● Written request 1:
Copy out the note on seriesing two transformers word for word, in full.

● Quoted text:
— start —
If we leave out the "practicality" factor and do as you suggest, then
you are in so far correct that the total voltage of the two seriesed
xformers would equal that of one "normally" connected xformer. As
you are "putting in" one half of the total juice in each xformer, you
will obviously only get one half on the output side. But as you are
seriesing 2*0.5*Vnormal, you get the "normal" output voltage across
both xformers.

However, now to the current. Why should the current increase, when
you series the two xformers, above the rating of a single xformer
connected "normally"? This would be a sort of perpetium mobile.
Letīs, first, take a look at a normal (non HV) PSU (actually two):

2x 120V primary
2x 12V-at-10A secondary

Each PSU is capable of 12V*10A=120VA. Let us assume the PSU
are 100% efficient. In other words VAin = VAout. If I now
PARALLEL the two units (on both sides) I get:

on the input side:
2x 120V -at- 1A each (for a total of 120V*2A = 240VA)

on the output side:
2x 12V-at-10A each for a grand total of 12V and 20A or
also 240VA.

Now letīs look at your case of seriesing them. Here we will
further ignore impedance, etc and look at the xformer as a
pure resistor. This has nothing to do with the actual problem,
it just makes things easier:

We said that the PSUs pull 1A at 120V (primary) each, so
the "effective" resistance is U/I=R or 120V/1A = 120 ohms

On the secondary side they put out 12V-at-10A. Following
U/I=R this means 12V/10A or 1.2 ohms.
— end —
● Records for this task:
— start —
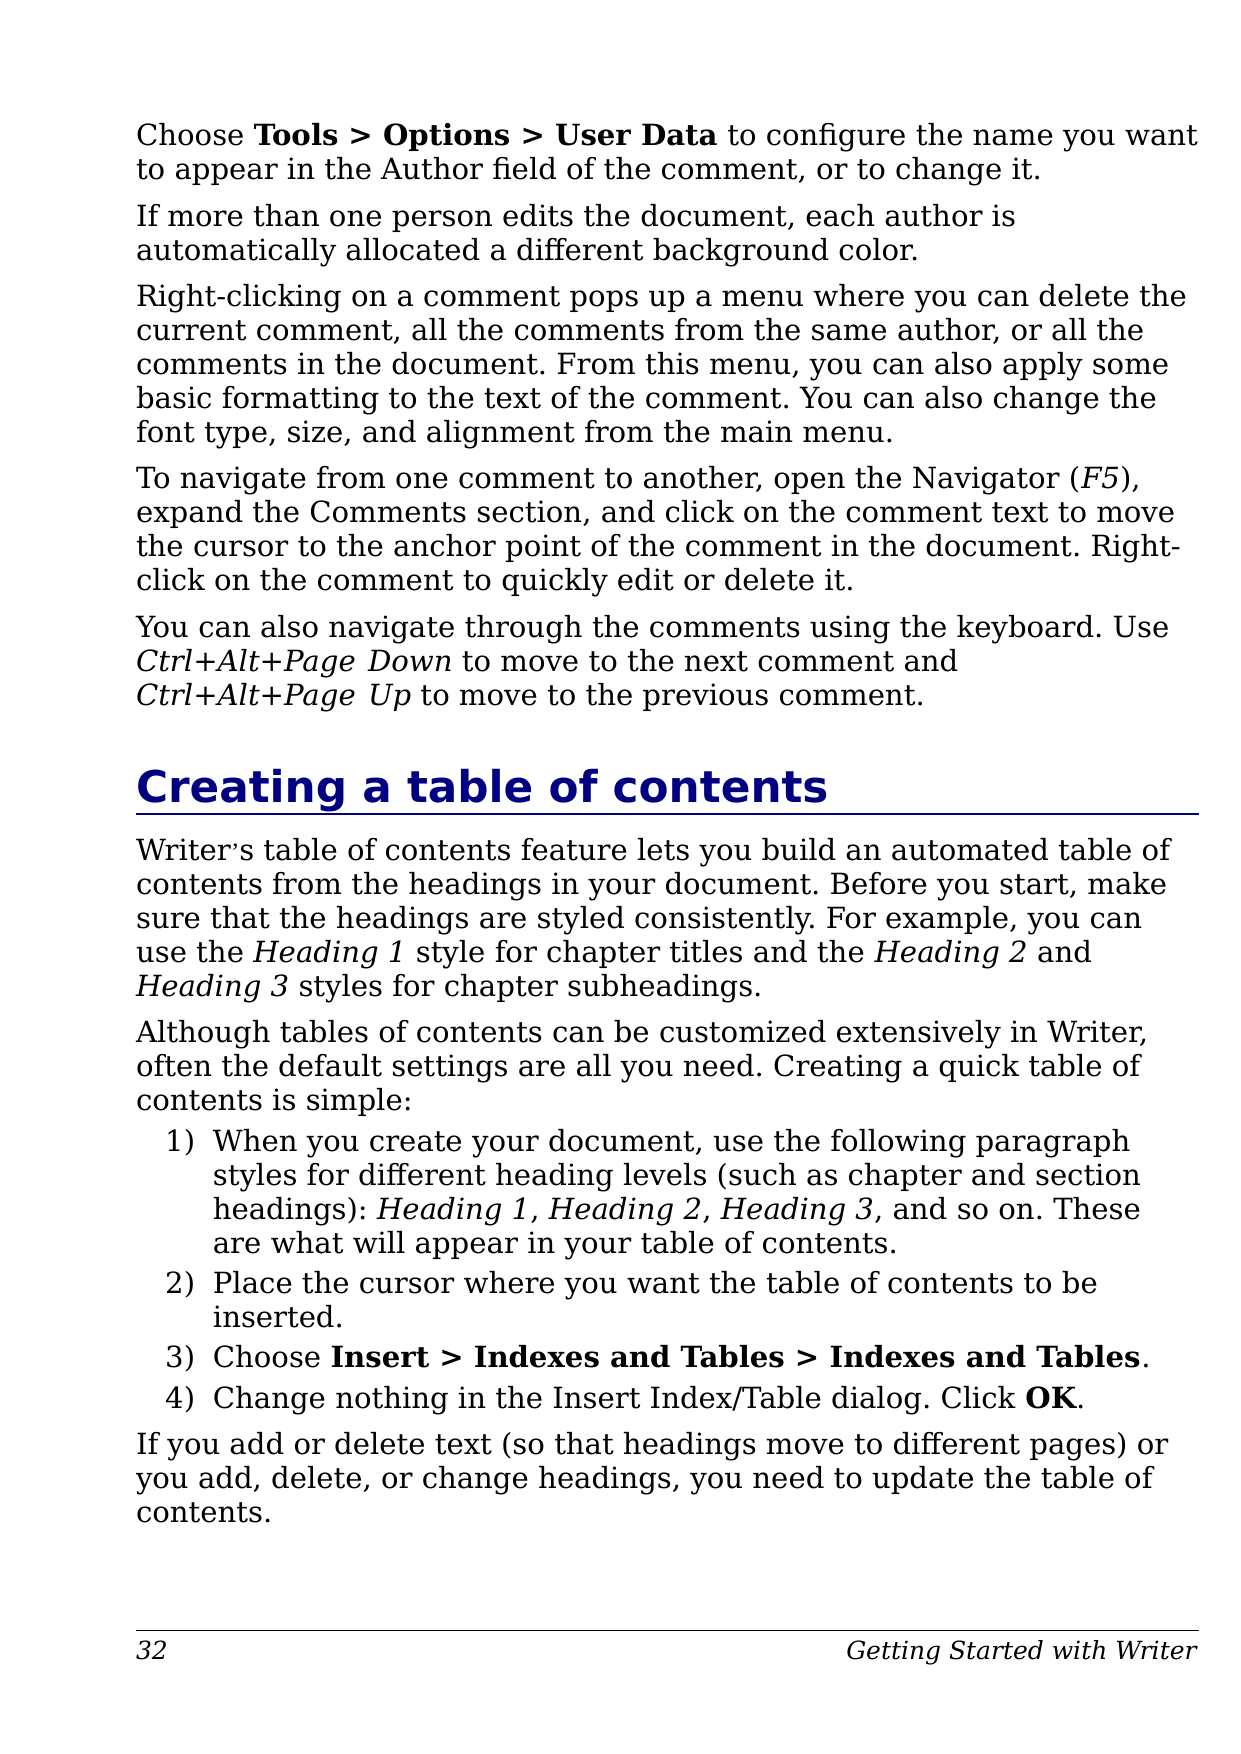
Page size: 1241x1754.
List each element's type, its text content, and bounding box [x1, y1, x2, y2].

text You can also navigate through the comments using the keyboard. Use Ctrl+Alt+Page Down to move to the next comment and Ctrl+Alt+Page Up to move to the previous comment. [136, 610, 1199, 712]
text To navigate from one comment to another, open the Navigator (F5), expand the Comments section, and click on the comment text to move the cursor to the anchor point of the comment in the document. Right-click on the comment to quickly edit or delete it. [136, 462, 1199, 597]
list Change nothing in the Insert Index/Table dialog. Click OK. [195, 1381, 1199, 1415]
list Although tables of contents can be customized extensively in Writer, often the default settings are all you need. Creating a quick table of contents is simple: [136, 1016, 1199, 1118]
list When you create your document, use the following paragraph styles for different heading levels (such as chapter and section headings): Heading 1, Heading 2, Heading 3, and so on. These are what will appear in your table of contents. [195, 1124, 1199, 1260]
text If you add or delete text (so that headings move to different pages) or you add, delete, or change headings, you need to update the table of contents. [136, 1428, 1199, 1529]
list Choose Insert > Indexes and Tables > Indexes and Tables. [195, 1340, 1199, 1375]
list Place the cursor where you want the table of contents to be inserted. [195, 1266, 1199, 1334]
text Choose Tools > Options > User Data to configure the name you want to appear in the Author field of the comment, or to change it. [136, 118, 1199, 186]
text If more than one person edits the document, each author is automatically allocated a different background color. [136, 199, 1199, 267]
text Writer’s table of contents feature lets you build an automated table of contents from the headings in your document. Before you start, make sure that the headings are styled consistently. For example, you can use the Heading 1 style for chapter titles and the Heading 2 and Heading 3 styles for chapter subheadings. [136, 833, 1199, 1003]
subtitle Creating a table of contents [136, 762, 1199, 813]
text Right-clicking on a comment pops up a menu where you can delete the current comment, all the comments from the same author, or all the comments in the document. From this menu, you can also apply some basic formatting to the text of the comment. You can also change the font type, size, and alignment from the main menu. [136, 279, 1199, 449]
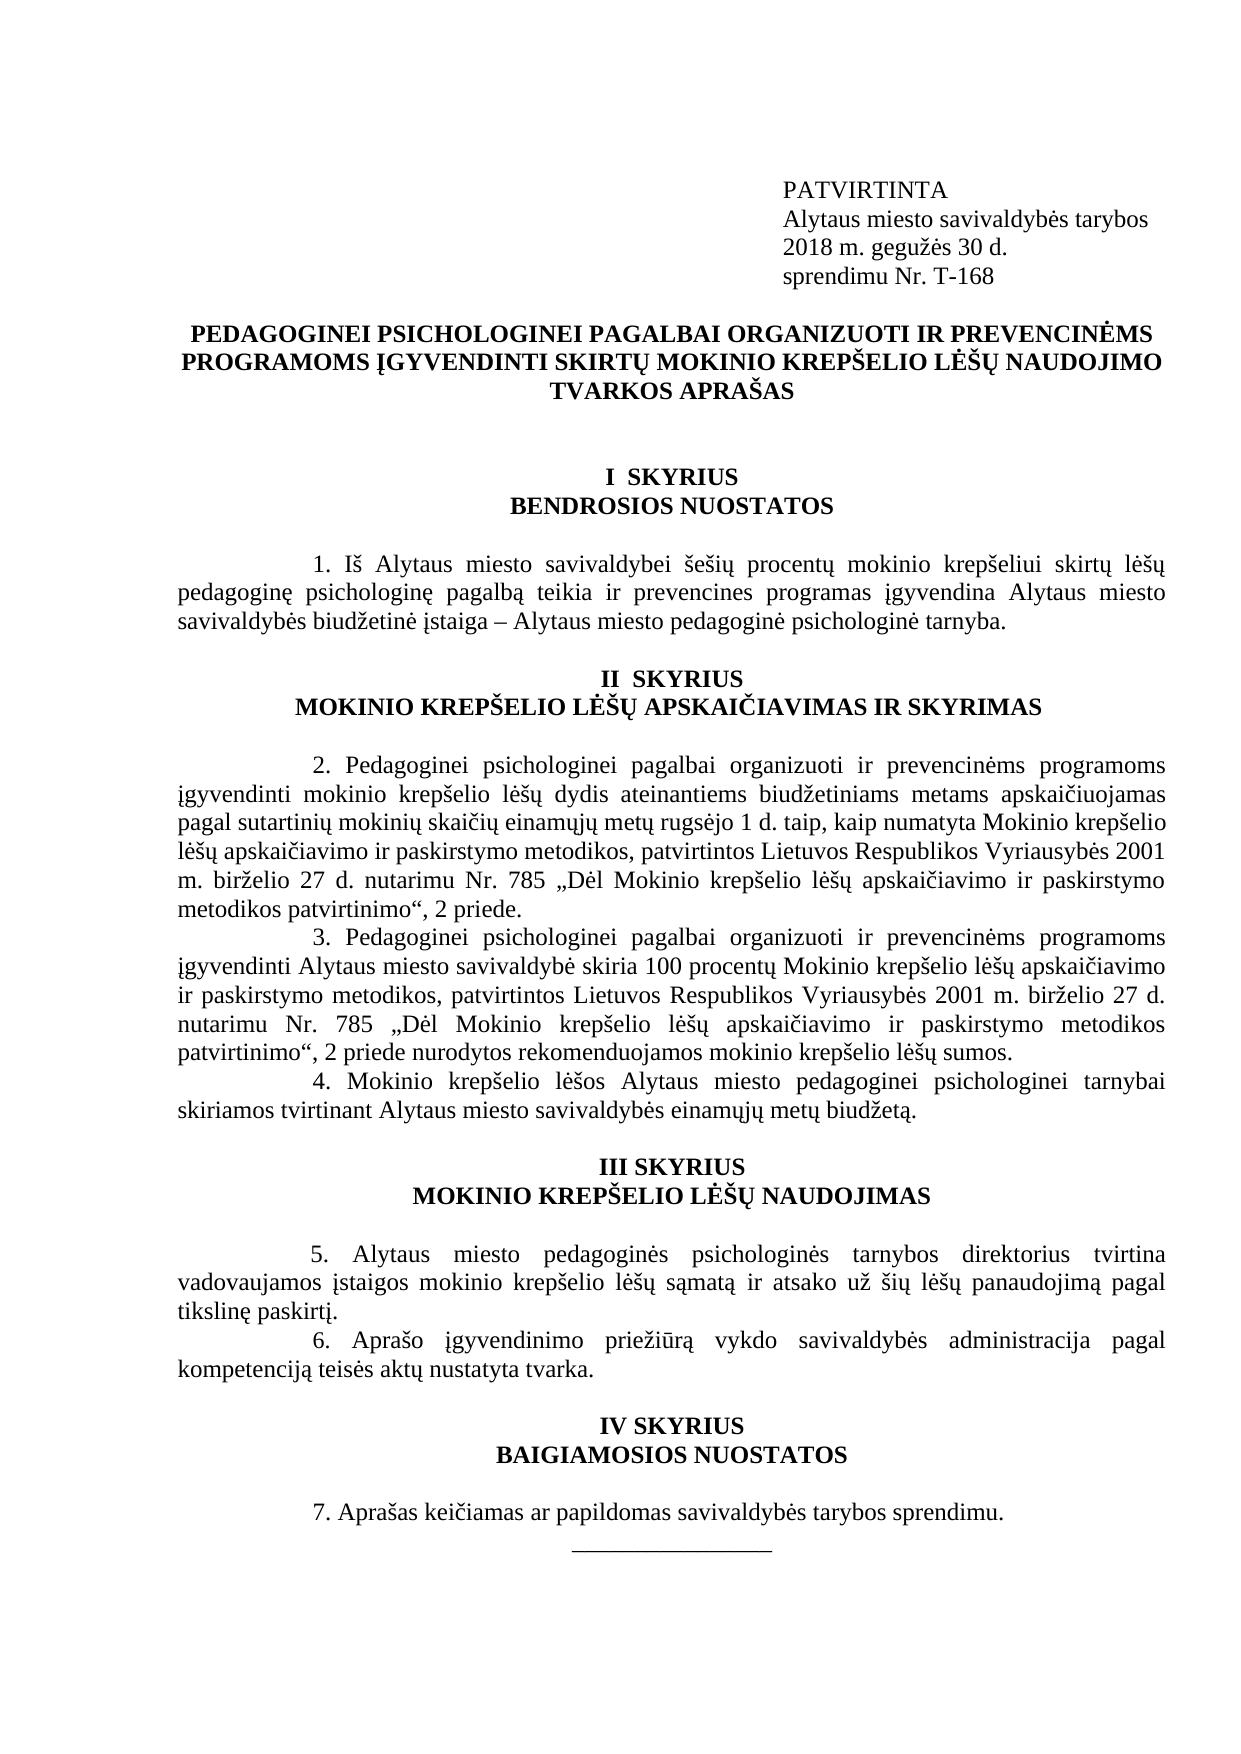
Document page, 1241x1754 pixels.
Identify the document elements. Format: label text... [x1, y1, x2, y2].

text 3. Pedagoginei psichologinei pagalbai organizuoti ir prevencinėms programoms įgyvendinti Alytaus miesto savivaldybė skiria 100 procentų Mokinio krepšelio lėšų apskaičiavimo ir paskirstymo metodikos, patvirtintos Lietuvos Respublikos Vyriausybės 2001 m. birželio 27 d. nutarimu Nr. 785 „Dėl Mokinio krepšelio lėšų apskaičiavimo ir paskirstymo metodikos patvirtinimo“, 2 priede nurodytos rekomenduojamos mokinio krepšelio lėšų sumos. [177, 922, 1167, 1066]
text MOKINIO KREPŠELIO LĖŠŲ APSKAIČIAVIMAS IR SKYRIMAS [177, 692, 1167, 721]
text 5. Alytaus miesto pedagoginės psichologinės tarnybos direktorius tvirtina vadovaujamos įstaigos mokinio krepšelio lėšų sąmatą ir atsako už šių lėšų panaudojimą pagal tikslinę paskirtį. [177, 1239, 1167, 1325]
text ________________ [177, 1526, 1167, 1555]
text 1. Iš Alytaus miesto savivaldybei šešių procentų mokinio krepšeliui skirtų lėšų pedagoginę psichologinę pagalbą teikia ir prevencines programas įgyvendina Alytaus miesto savivaldybės biudžetinė įstaiga – Alytaus miesto pedagoginė psichologinė tarnyba. [177, 549, 1167, 635]
text BAIGIAMOSIOS NUOSTATOS [177, 1440, 1167, 1469]
text Alytaus miesto savivaldybės tarybos [177, 204, 1167, 232]
text 2018 m. gegužės 30 d. [177, 232, 1167, 261]
text IV SKYRIUS [177, 1411, 1167, 1440]
text MOKINIO KREPŠELIO LĖŠŲ NAUDOJIMAS [177, 1181, 1167, 1210]
text III SKYRIUS [177, 1152, 1167, 1181]
text 2. Pedagoginei psichologinei pagalbai organizuoti ir prevencinėms programoms įgyvendinti mokinio krepšelio lėšų dydis ateinantiems biudžetiniams metams apskaičiuojamas pagal sutartinių mokinių skaičių einamųjų metų rugsėjo 1 d. taip, kaip numatyta Mokinio krepšelio lėšų apskaičiavimo ir paskirstymo metodikos, patvirtintos Lietuvos Respublikos Vyriausybės 2001 m. birželio 27 d. nutarimu Nr. 785 „Dėl Mokinio krepšelio lėšų apskaičiavimo ir paskirstymo metodikos patvirtinimo“, 2 priede. [177, 750, 1167, 922]
text BENDROSIOS NUOSTATOS [177, 491, 1167, 520]
text PATVIRTINTA [177, 175, 1167, 204]
text II SKYRIUS [177, 664, 1167, 692]
text I SKYRIUS [177, 462, 1167, 491]
text 7. Aprašas keičiamas ar papildomas savivaldybės tarybos sprendimu. [177, 1497, 1167, 1526]
text 4. Mokinio krepšelio lėšos Alytaus miesto pedagoginei psichologinei tarnybai skiriamos tvirtinant Alytaus miesto savivaldybės einamųjų metų biudžetą. [177, 1066, 1167, 1124]
text sprendimu Nr. T-168 [177, 261, 1167, 290]
text 6. Aprašo įgyvendinimo priežiūrą vykdo savivaldybės administracija pagal kompetenciją teisės aktų nustatyta tvarka. [177, 1325, 1167, 1382]
text PEDAGOGINEI PSICHOLOGINEI PAGALBAI ORGANIZUOTI IR PREVENCINĖMS PROGRAMOMS ĮGYVENDINTI SKIRTŲ MOKINIO KREPŠELIO LĖŠŲ NAUDOJIMO TVARKOS APRAŠAS [177, 319, 1167, 405]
— end —
● Written request 2:
Rewrite the records from the line with "text You can" up to and including the line with "list Although tables", changing "navigate" to "browse" and keeping everything else the same. Return only those lines.

● Solution 1:
If we leave out the "practicality" factor and do as you suggest, then
you are in so far correct that the total voltage of the two seriesed
xformers would equal that of one "normally" connected xformer. As
you are "putting in" one half of the total juice in each xformer, you
will obviously only get one half on the output side. But as you are
seriesing 2*0.5*Vnormal, you get the "normal" output voltage across
both xformers.

However, now to the current. Why should the current increase, when
you series the two xformers, above the rating of a single xformer
connected "normally"? This would be a sort of perpetium mobile.
Letīs, first, take a look at a normal (non HV) PSU (actually two):

2x 120V primary
2x 12V-at-10A secondary

Each PSU is capable of 12V*10A=120VA. Let us assume the PSU
are 100% efficient. In other words VAin = VAout. If I now
PARALLEL the two units (on both sides) I get:

on the input side:
2x 120V -at- 1A each (for a total of 120V*2A = 240VA)

on the output side:
2x 12V-at-10A each for a grand total of 12V and 20A or
also 240VA.

Now letīs look at your case of seriesing them. Here we will
further ignore impedance, etc and look at the xformer as a
pure resistor. This has nothing to do with the actual problem,
it just makes things easier:

We said that the PSUs pull 1A at 120V (primary) each, so
the "effective" resistance is U/I=R or 120V/1A = 120 ohms

On the secondary side they put out 12V-at-10A. Following
U/I=R this means 12V/10A or 1.2 ohms.

● Solution 2:
text You can also browse through the comments using the keyboard. Use Ctrl+Alt+Page Down to move to the next comment and Ctrl+Alt+Page Up to move to the previous comment. [136, 610, 1199, 712]
text To browse from one comment to another, open the Navigator (F5), expand the Comments section, and click on the comment text to move the cursor to the anchor point of the comment in the document. Right-click on the comment to quickly edit or delete it. [136, 462, 1199, 597]
list Change nothing in the Insert Index/Table dialog. Click OK. [195, 1381, 1199, 1415]
list Although tables of contents can be customized extensively in Writer, often the default settings are all you need. Creating a quick table of contents is simple: [136, 1016, 1199, 1118]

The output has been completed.